There needs to be solid writing, and a simple process. You talk to an AME, you see a board certified psychiatrist who writes a report of your condition. You send that in along with relevant medical history. The FAA goes, "Okay, they have this disorder, which means they need approval from the psychiatrist. Then they need to be on this type of medication and receive this amount of regular checkups. Are these criteria satisfied? Yes? Okay they can receive their SI."

Barring mistakes on the pilots part in sending information, this should be a quick and easy process, even for the FAA.
 
The REASON you can't just rely on a CFI is that his level of "seeing the performrance" is LOWER that the FAA wants. The CFI does not wish to set up an actual real emergency, to "load you up", and see how quickly you integrate the response (VMCa rollover demo in a Twinkie, at the lowest possible altitude, comes to mind.The idea is, "no excess deaths"). After establishing the performance floor, you speical issuance will indeed include the requirement for an annual report from a CFI as to how well you train.

Can your CFI distinguish your brain efficiency when you have a BAC of 0.02? How about 0.04?
How much training does the CFI have in detecting those changes?
(I'm looking but I don't see it on the new ACS for CFI's.....can you find it?)

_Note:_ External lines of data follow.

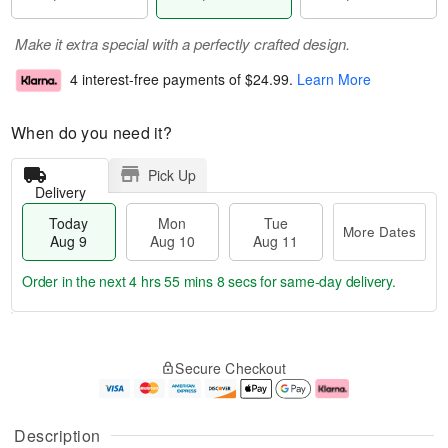
Make it extra special with a perfectly crafted design.
4 interest-free payments of
$24.99
.
Learn More
When do you need it?
Pick Up
Delivery
Today
Mon
Tue
More Dates
Aug 9
Aug 10
Aug 11
Order in the next
4 hrs 55 mins 7 secs
for same-day delivery.
T
M
M
T
o
o
o
u
Secure Checkout
d
r
n
e
a
e
A
A
y
D
u
u
A
a
g
g
Description
u
t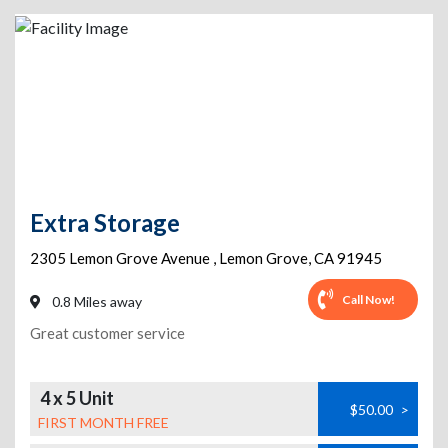
Extra Storage
2305 Lemon Grove Avenue
,
Lemon Grove
,
CA
91945
Call Now!
0.8 Miles away
Great customer service
4 x 5 Unit
$50.00
>
FIRST MONTH FREE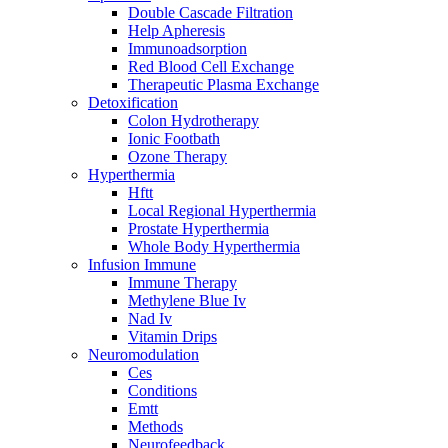
Double Cascade Filtration
Help Apheresis
Immunoadsorption
Red Blood Cell Exchange
Therapeutic Plasma Exchange
Detoxification
Colon Hydrotherapy
Ionic Footbath
Ozone Therapy
Hyperthermia
Hftt
Local Regional Hyperthermia
Prostate Hyperthermia
Whole Body Hyperthermia
Infusion Immune
Immune Therapy
Methylene Blue Iv
Nad Iv
Vitamin Drips
Neuromodulation
Ces
Conditions
Emtt
Methods
Neurofeedback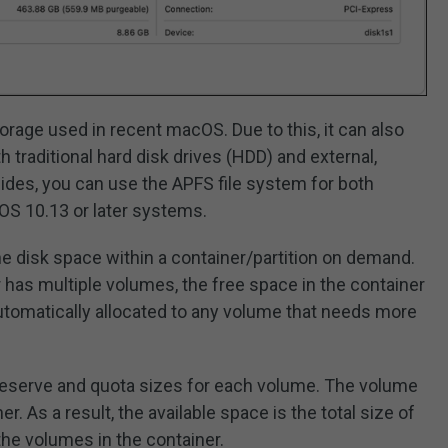
rage used in recent macOS. Due to this, it can also
 traditional hard disk drives (HDD) and external,
sides, you can use the APFS file system for both
S 10.13 or later systems.
 the disk space within a container/partition on demand.
 has multiple volumes, the free space in the container
utomatically allocated to any volume that needs more
eserve and quota sizes for each volume. The volume
er. As a result, the available space is the total size of
 the volumes in the container.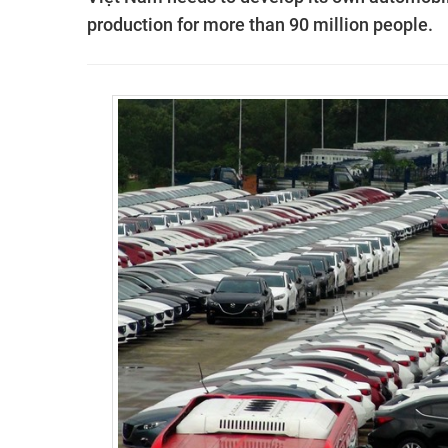
production for more than 90 million people.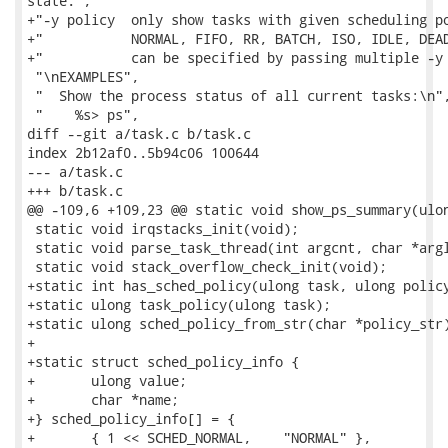
state.",

+"-y policy  only show tasks with given scheduling po
+"           NORMAL, FIFO, RR, BATCH, ISO, IDLE, DEAD
+"           can be specified by passing multiple -y 
 "\nEXAMPLES",

 "  Show the process status of all current tasks:\n",
 "    %s> ps",

diff --git a/task.c b/task.c

index 2b12af0..5b94c06 100644

--- a/task.c

+++ b/task.c

@@ -109,6 +109,23 @@ static void show_ps_summary(ulon
 static void irqstacks_init(void);

 static void parse_task_thread(int argcnt, char *argl
 static void stack_overflow_check_init(void);

+static int has_sched_policy(ulong task, ulong policy
+static ulong task_policy(ulong task);

+static ulong sched_policy_from_str(char *policy_str)
+

+static struct sched_policy_info {

+	ulong value;

+	char *name;

+} sched_policy_info[] = {

+	{ 1 << SCHED_NORMAL,	"NORMAL" },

That's.....sadly......why.
So, Biscuit: in any regulatory system, some are qualfieid and some are excluded. Right, or wrong: where they draw that line is not up to me. That's at least eight pay grades above me. My task is to understand the line and get those I can, to qualify, over that line. And to not encourage those who are demonstrably below, that line.


B
I admit, this makes a lot of sense. I still think there are better solutions for testing neurocognitive abilities per flight safety than what the FAA has come up with so far.
 
This should be the case for a whole lot of different medical conditions, not just mild mental illness.

It seems that many of these SI requirements were last reviewed 50 or more years ago, and do not align well with current medical practices and outcomes. Nobody should be tempted to lie about a history of a mis-diagnosis that is decades old. Nobody should be scared to have a mole removed because it might possibly be more than .75mm thick and trigger the SI requirement. There should be a reasonable process for getting a 2nd or 3rd opinion to offset the hazard created by a prescription-happy or simply incorrect diagnosing PCP.

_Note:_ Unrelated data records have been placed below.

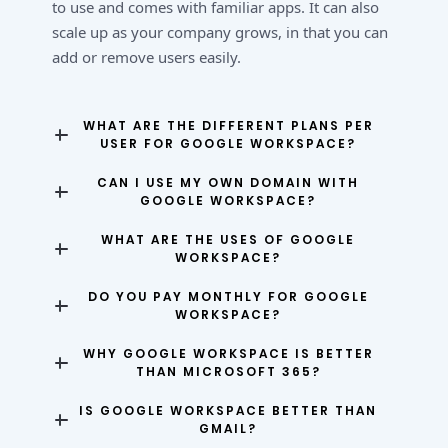
to use and comes with familiar apps. It can also
scale up as your company grows, in that you can
add or remove users easily.
WHAT ARE THE DIFFERENT PLANS PER
USER FOR GOOGLE WORKSPACE?
CAN I USE MY OWN DOMAIN WITH
GOOGLE WORKSPACE?
WHAT ARE THE USES OF GOOGLE
WORKSPACE?
DO YOU PAY MONTHLY FOR GOOGLE
WORKSPACE?
WHY GOOGLE WORKSPACE IS BETTER
THAN MICROSOFT 365?
IS GOOGLE WORKSPACE BETTER THAN
GMAIL?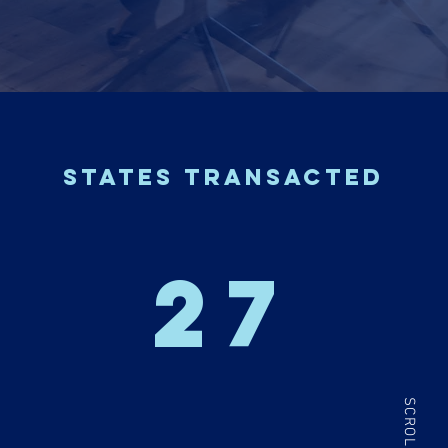
states transacted
27
SCROLL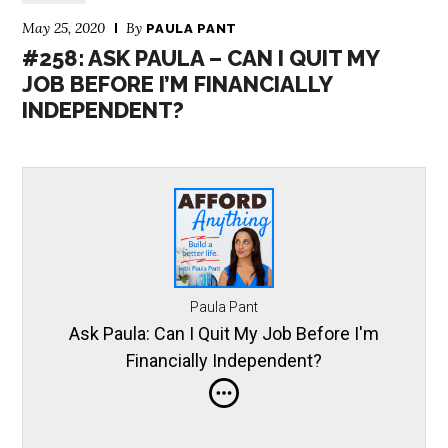
May 25, 2020
By
PAULA PANT
#258: ASK PAULA – CAN I QUIT MY
JOB BEFORE I’M FINANCIALLY
INDEPENDENT?
Paula Pant
Ask Paula: Can I Quit My Job Before I'm
Financially Independent?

For those of us flying small planes, all this would be accomplished if we'd just get ride of that stupid, archaic, @$#%!^& requirement for a 3rd class before Basic Med. Basic Med physicians can apply modern medical knowledge and personal knowledge of the patient to render an appropriate decision with much better accuracy than an OKC bureaucrat who's never examined the applicant.
 
Hoo boy.

The concern isn't so much the side effects of the meds. The concern is that psychotics have been known to stop their meds because they're "feeling much better now." A psychotic episode in the air would be a very bad thing.
Then test and confirm with a peer pilot that your taking the meds, if thats doable. and No disrespect to Dr . Chien- Im no expert
 
I hope i am taken seriously- the people can do a drug test in the office- but which kind or take the meds in the morning in front of the cfi or a medical personnel. they take 24-48 hours. something quicker ideally. but theres got to be a solution- report that the meds are taken to the faa if there was a hotline or something. Im just trying to think of solutions.